_Work request:_
Rewrite every line of text in the records below as a single numbered list, omitting blank lines. Leave the pictures out of your answer.

Items drawn from a data source:
* * * * * * *

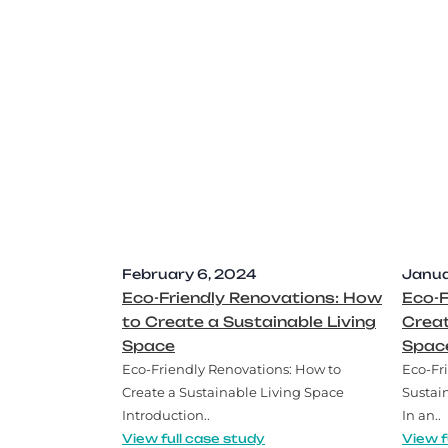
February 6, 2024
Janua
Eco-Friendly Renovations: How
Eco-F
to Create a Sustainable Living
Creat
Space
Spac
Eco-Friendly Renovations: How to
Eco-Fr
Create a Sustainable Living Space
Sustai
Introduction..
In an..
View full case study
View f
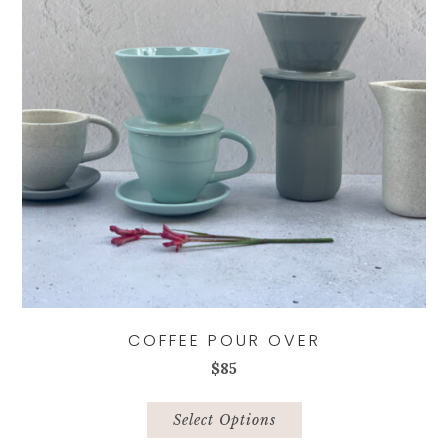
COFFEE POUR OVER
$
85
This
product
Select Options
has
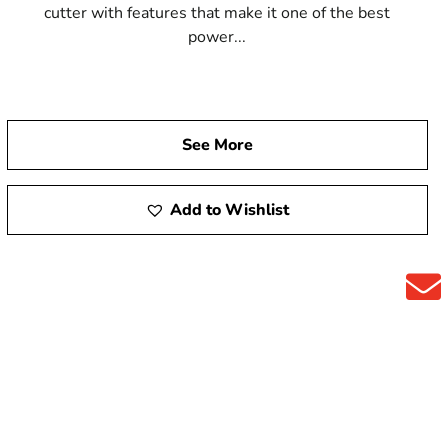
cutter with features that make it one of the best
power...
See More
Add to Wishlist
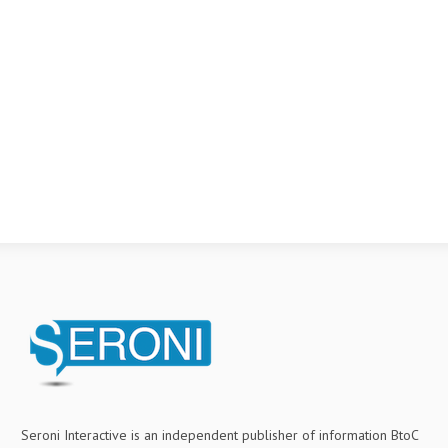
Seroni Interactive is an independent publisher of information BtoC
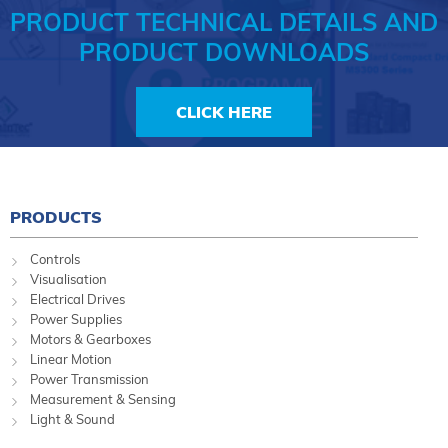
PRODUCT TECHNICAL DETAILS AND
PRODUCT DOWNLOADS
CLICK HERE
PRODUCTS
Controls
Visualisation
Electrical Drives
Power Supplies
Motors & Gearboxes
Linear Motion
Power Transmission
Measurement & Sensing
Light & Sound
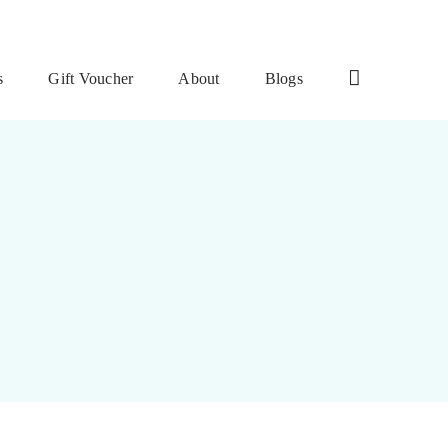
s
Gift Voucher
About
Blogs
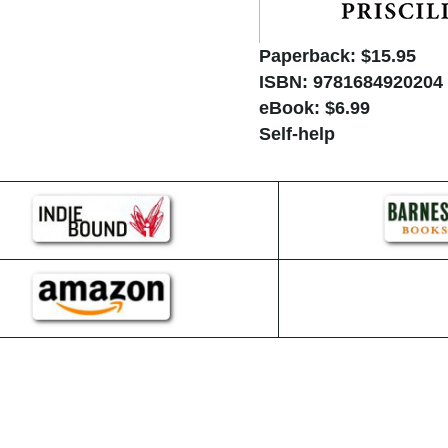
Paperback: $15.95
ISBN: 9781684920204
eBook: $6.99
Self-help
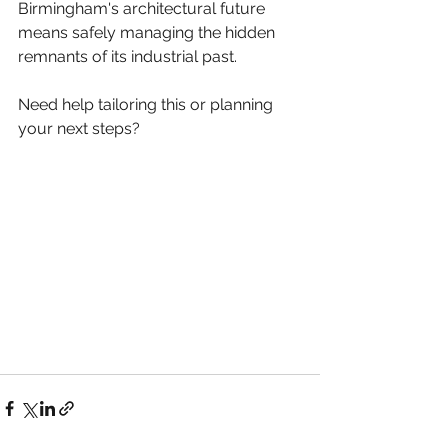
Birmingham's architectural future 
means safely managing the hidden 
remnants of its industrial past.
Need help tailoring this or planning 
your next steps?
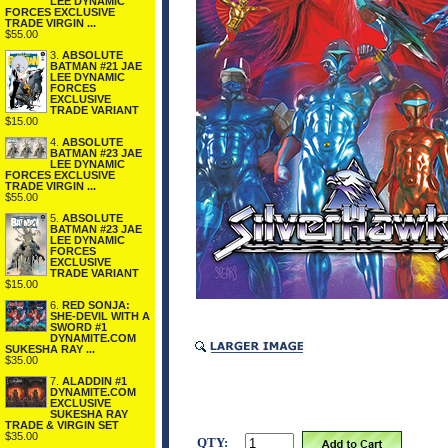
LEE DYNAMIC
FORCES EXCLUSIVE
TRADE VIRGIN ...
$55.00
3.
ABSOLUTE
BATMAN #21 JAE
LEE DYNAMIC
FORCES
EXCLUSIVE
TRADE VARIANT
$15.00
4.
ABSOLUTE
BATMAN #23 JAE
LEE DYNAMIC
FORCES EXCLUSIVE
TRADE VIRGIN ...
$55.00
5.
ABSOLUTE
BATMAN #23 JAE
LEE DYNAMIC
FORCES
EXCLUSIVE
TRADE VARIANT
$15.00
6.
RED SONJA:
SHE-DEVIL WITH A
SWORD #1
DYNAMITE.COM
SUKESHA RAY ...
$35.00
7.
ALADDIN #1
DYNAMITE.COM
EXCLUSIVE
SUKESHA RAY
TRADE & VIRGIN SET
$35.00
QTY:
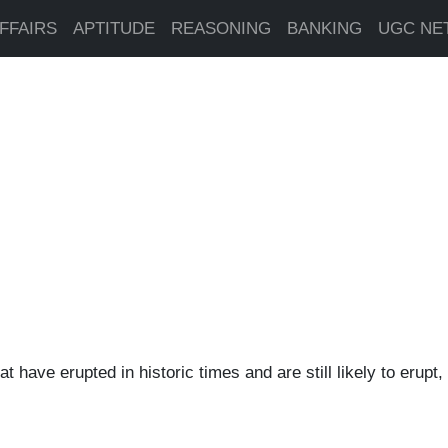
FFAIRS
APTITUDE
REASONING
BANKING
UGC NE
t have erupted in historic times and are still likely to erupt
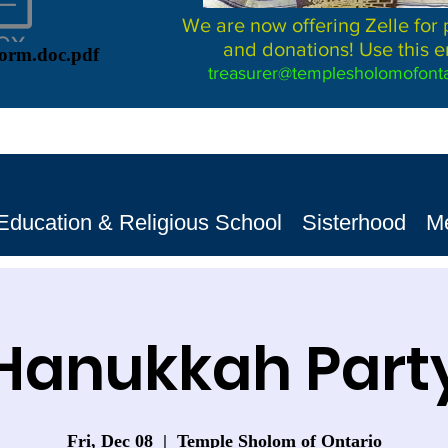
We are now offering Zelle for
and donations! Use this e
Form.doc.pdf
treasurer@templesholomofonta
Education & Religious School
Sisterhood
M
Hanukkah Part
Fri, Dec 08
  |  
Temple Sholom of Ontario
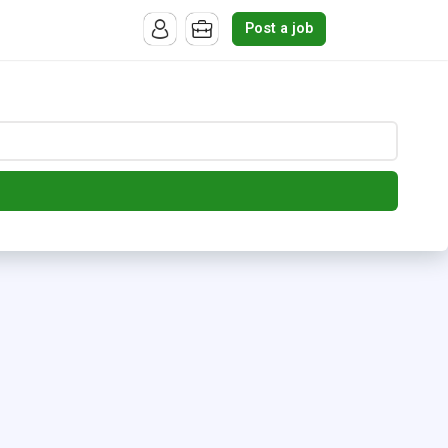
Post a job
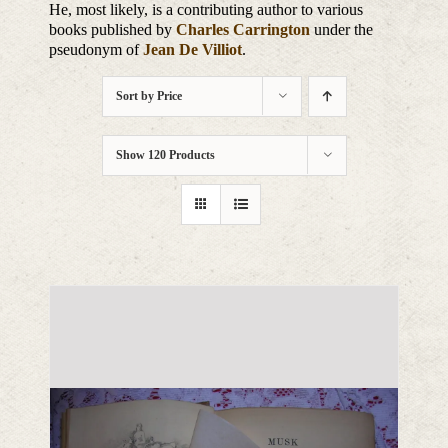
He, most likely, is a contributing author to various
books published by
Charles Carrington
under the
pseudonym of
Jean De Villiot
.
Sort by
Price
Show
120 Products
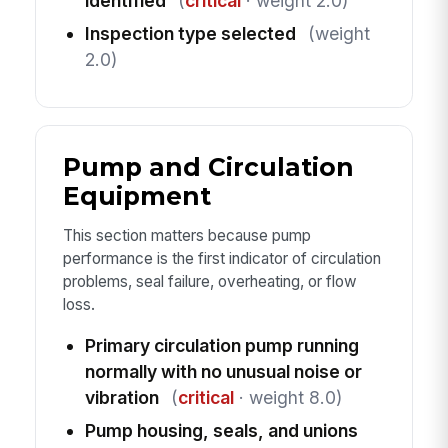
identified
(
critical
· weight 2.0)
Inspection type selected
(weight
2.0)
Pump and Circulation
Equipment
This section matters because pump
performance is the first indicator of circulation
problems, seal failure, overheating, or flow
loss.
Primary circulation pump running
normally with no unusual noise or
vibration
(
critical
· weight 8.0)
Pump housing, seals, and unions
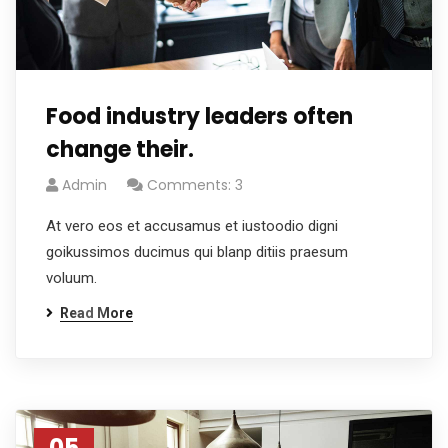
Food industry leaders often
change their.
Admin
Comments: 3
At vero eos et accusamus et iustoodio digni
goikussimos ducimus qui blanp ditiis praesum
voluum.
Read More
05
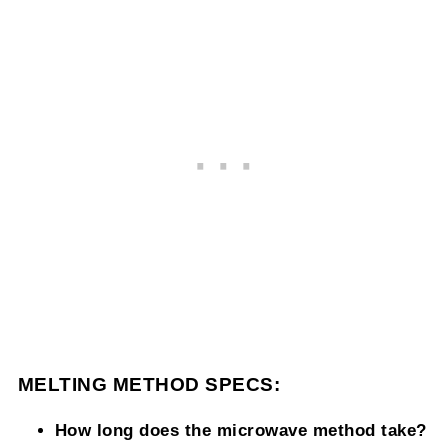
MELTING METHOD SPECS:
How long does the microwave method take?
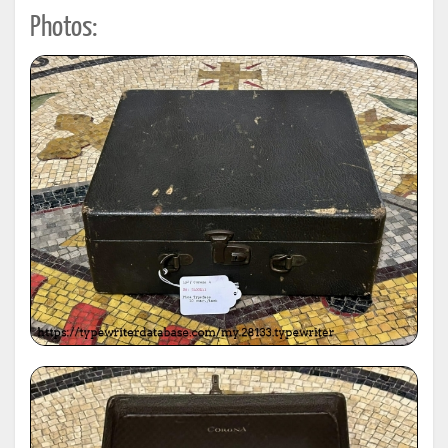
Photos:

* * * * * * *

_Response:_
1. February 6, 2024
2. Janua
3. Eco-Friendly Renovations: How
4. Eco-F
5. to Create a Sustainable Living
6. Creat
7. Space
8. Spac
9. Eco-Friendly Renovations: How to
10. Eco-Fr
11. Create a Sustainable Living Space
12. Sustai
13. Introduction..
14. In an..
15. View full case study
16. View f
17. COFFEE POUR OVER
18. $
19. 85
20. This
21. product
22. Select Options
23. has
24. cutter with features that make it one of the best
25. power...
26. See More
27. Add to Wishlist
28. Seroni Interactive is an independent publisher of information BtoC
29. PRODUCT TECHNICAL DETAILS AND
30. PRODUCT DOWNLOADS
31. CLICK HERE
32. PRODUCTS
33. Controls
34. Visualisation
35. Electrical Drives
36. Power Supplies
37. Motors & Gearboxes
38. Linear Motion
39. Power Transmission
40. Measurement & Sensing
41. Light & Sound
42. s
43. Gift Voucher
44. About
45. Blogs
46. Paperback: $15.95
47. ISBN: 9781684920204
48. eBook: $6.99
49. Self-help
50. Birmingham's architectural future 
51. means safely managing the hidden 
52. remnants of its industrial past.
53. Need help tailoring this or planning 
54. your next steps?
55. LEE DYNAMIC
56. FORCES EXCLUSIVE
57. TRADE VIRGIN ...
58. $55.00
59. 3.
60. ABSOLUTE
61. BATMAN #21 JAE
62. LEE DYNAMIC
63. FORCES
64. EXCLUSIVE
65. TRADE VARIANT
66. $15.00
67. 4.
68. ABSOLUTE
69. BATMAN #23 JAE
70. LEE DYNAMIC
71. FORCES EXCLUSIVE
72. TRADE VIRGIN ...
73. $55.00
74. 5.
75. ABSOLUTE
76. BATMAN #23 JAE
77. LEE DYNAMIC
78. FORCES
79. EXCLUSIVE
80. TRADE VARIANT
81. $15.00
82. 6.
83. RED SONJA:
84. SHE-DEVIL WITH A
85. SWORD #1
86. DYNAMITE.COM
87. SUKESHA RAY ...
88. $35.00
89. 7.
90. ALADDIN #1
91. DYNAMITE.COM
92. EXCLUSIVE
93. SUKESHA RAY
94. TRADE & VIRGIN SET
95. $35.00
96. QTY:
97. FFAIRS
98. APTITUDE
99. REASONING
100. BANKING
101. UGC NE
102. t have erupted in historic times and are still likely to erupt
103. We are now offering Zelle for
104. and donations! Use this e
105. Form.doc.pdf
106. treasurer@templesholomofonta
107. Education & Religious School
108. Sisterhood
109. M
110. Hanukkah Part
111. Fri, Dec 08
112.   |  
113. Temple Sholom of Ontario
114. Post a job
115. He, most likely, is a contributing author to various
116. books published by
117. Charles Carrington
118. under the
119. pseudonym of
120. Jean De Villiot
121. .
122. Sort by
123. Price
124. Show
125. 120 Products
126. identified
127. (
128. critical
129. · weight 2.0)
130. Inspection type selected
131. (weight
132. 2.0)
133. Pump and Circulation
134. Equipment
135. This section matters because pump
136. performance is the first indicator of circulation
137. problems, seal failure, overheating, or flow
138. loss.
139. Primary circulation pump running
140. normally with no unusual noise or
141. vibration
142. (
143. critical
144. · weight 8.0)
145. Pump housing, seals, and unions
146. Food industry leaders often
147. change their.
148. Admin
149. Comments: 3
150. At vero eos et accusamus et iustoodio digni
151. goikussimos ducimus qui blanp ditiis praesum
152. voluum.
153. Read More
154. 05
155. MELTING METHOD SPECS:
156. How long does the microwave method take?
157. Photos:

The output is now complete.